If the library guarantees stable parsing behavior for a documented format version, keep fixture-based contract tests. If it guarantees that malformed input returns structured failures without undefined behavior, run fuzzing and sanitizers on the public parse entry points. If it claims bounded allocations under certain modes, benchmark or instrument that claim. If it exposes host-provided diagnostics, test that the sink receives stable event categories rather than implementation chatter.

This is also where compatibility checks belong. If source compatibility across minor versions is part of the promise, keep integration tests or sample clients that exercise old call patterns. If ABI matters, test produced artifacts in a way that actually checks symbol and layout expectations. “It still compiled on my machine” is not a compatibility policy.

Know when not to build a library yet

Teams often create shared libraries too early. If only one application uses the code, if the domain vocabulary is still moving weekly, or if the supposed reuse is mostly organizational aspiration, forcing a stable public surface can freeze bad assumptions into place. Sometimes the right answer is to keep the component internal until the contract stabilizes.

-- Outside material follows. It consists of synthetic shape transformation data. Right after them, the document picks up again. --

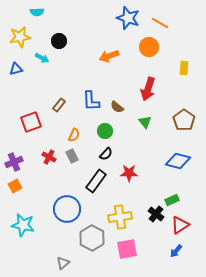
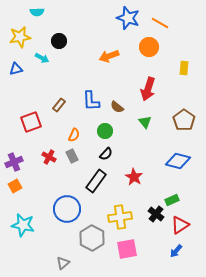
red star: moved 5 px right, 4 px down; rotated 30 degrees clockwise
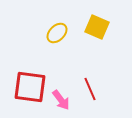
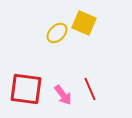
yellow square: moved 13 px left, 4 px up
red square: moved 4 px left, 2 px down
pink arrow: moved 2 px right, 5 px up
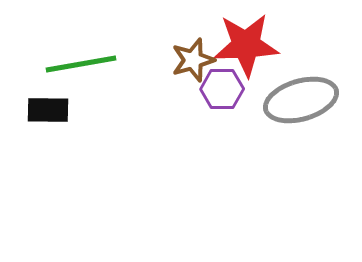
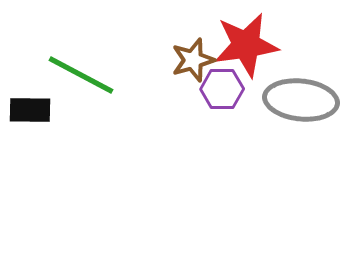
red star: rotated 6 degrees counterclockwise
green line: moved 11 px down; rotated 38 degrees clockwise
gray ellipse: rotated 22 degrees clockwise
black rectangle: moved 18 px left
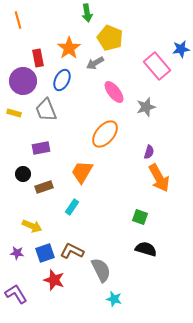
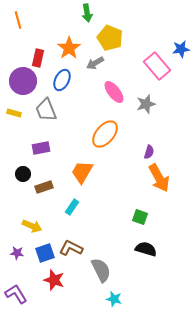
red rectangle: rotated 24 degrees clockwise
gray star: moved 3 px up
brown L-shape: moved 1 px left, 3 px up
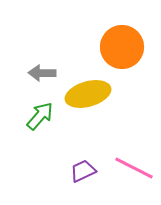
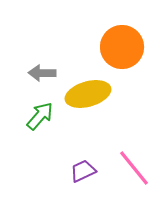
pink line: rotated 24 degrees clockwise
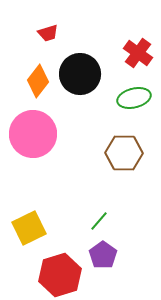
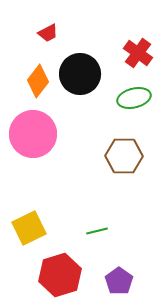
red trapezoid: rotated 10 degrees counterclockwise
brown hexagon: moved 3 px down
green line: moved 2 px left, 10 px down; rotated 35 degrees clockwise
purple pentagon: moved 16 px right, 26 px down
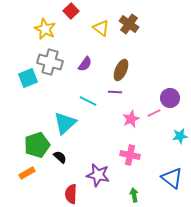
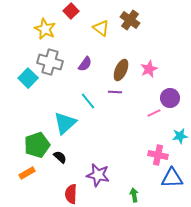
brown cross: moved 1 px right, 4 px up
cyan square: rotated 24 degrees counterclockwise
cyan line: rotated 24 degrees clockwise
pink star: moved 18 px right, 50 px up
pink cross: moved 28 px right
blue triangle: rotated 40 degrees counterclockwise
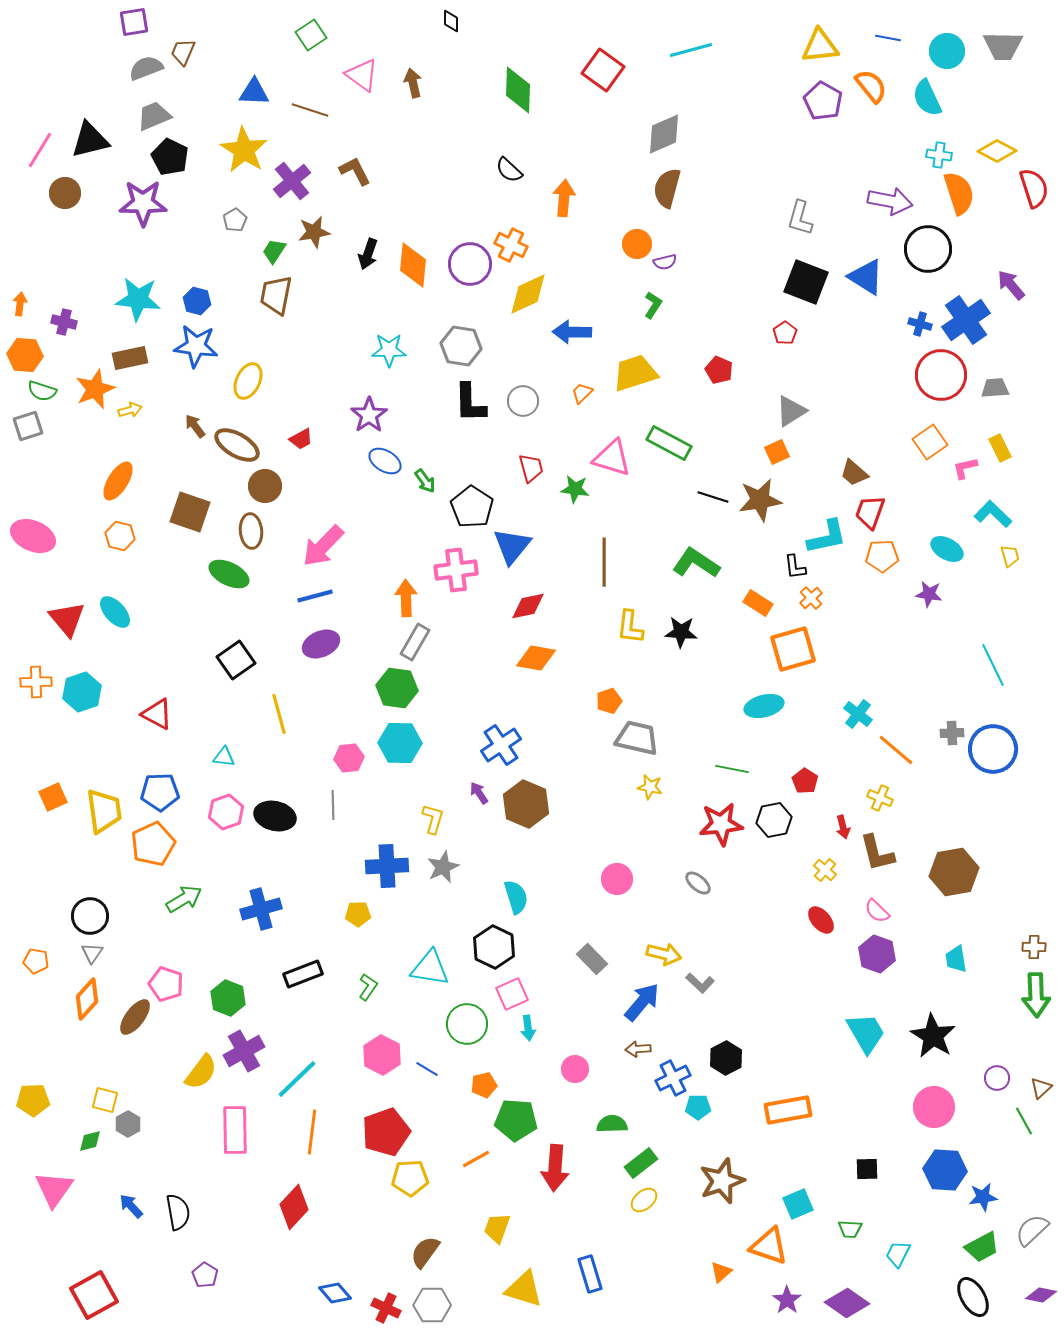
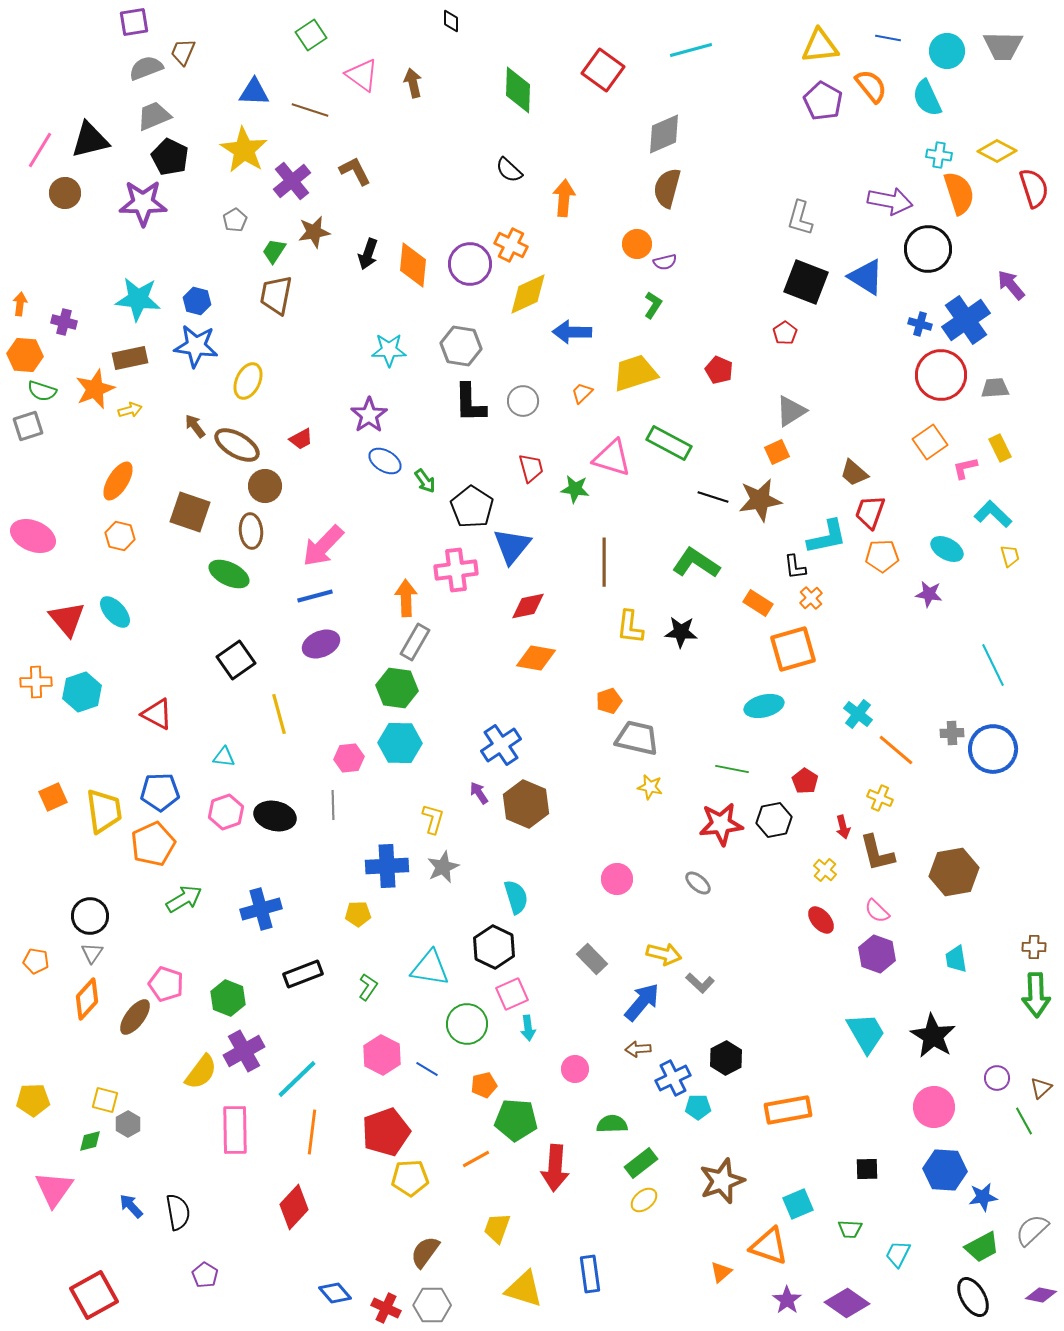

This is not an argument against reuse. It is an argument for charging the real cost of public APIs. Once other teams depend on the library, changing semantics, ownership, or error policy becomes much more expensive than changing internal code. Reuse is valuable when the problem and contract are mature enough to deserve that cost.

Takeaways

A good reusable C++23 library makes a narrow promise, encodes ownership and invariants directly in public types, keeps failure shape stable, exposes only a few deliberate customization seams, and states versioning and performance claims honestly. It should minimize dependency drag and make adoption decisions easy for experienced callers.

The tradeoffs are the usual ones but paid more explicitly than in applications. Richer signatures can look less elegant. Stable error categories require translation. ABI-aware design limits public template freedom. Narrow seams require discipline about what not to customize. Those are acceptable costs because a library is a long-lived contract, not just a pile of reusable code.

Review questions:

  • What narrow promise does this library make, and what important responsibilities does it explicitly refuse?
  • Which public types communicate ownership, lifetime, and invariants without hidden assumptions?
  • Is the public error surface small, stable, and actionable for callers?
  • Which customization seams are genuinely necessary, and which dependencies should be pushed behind adapters instead of into public headers?
  • What compatibility promise is actually being made: source, ABI, serialized format, semantic behavior, or some combination?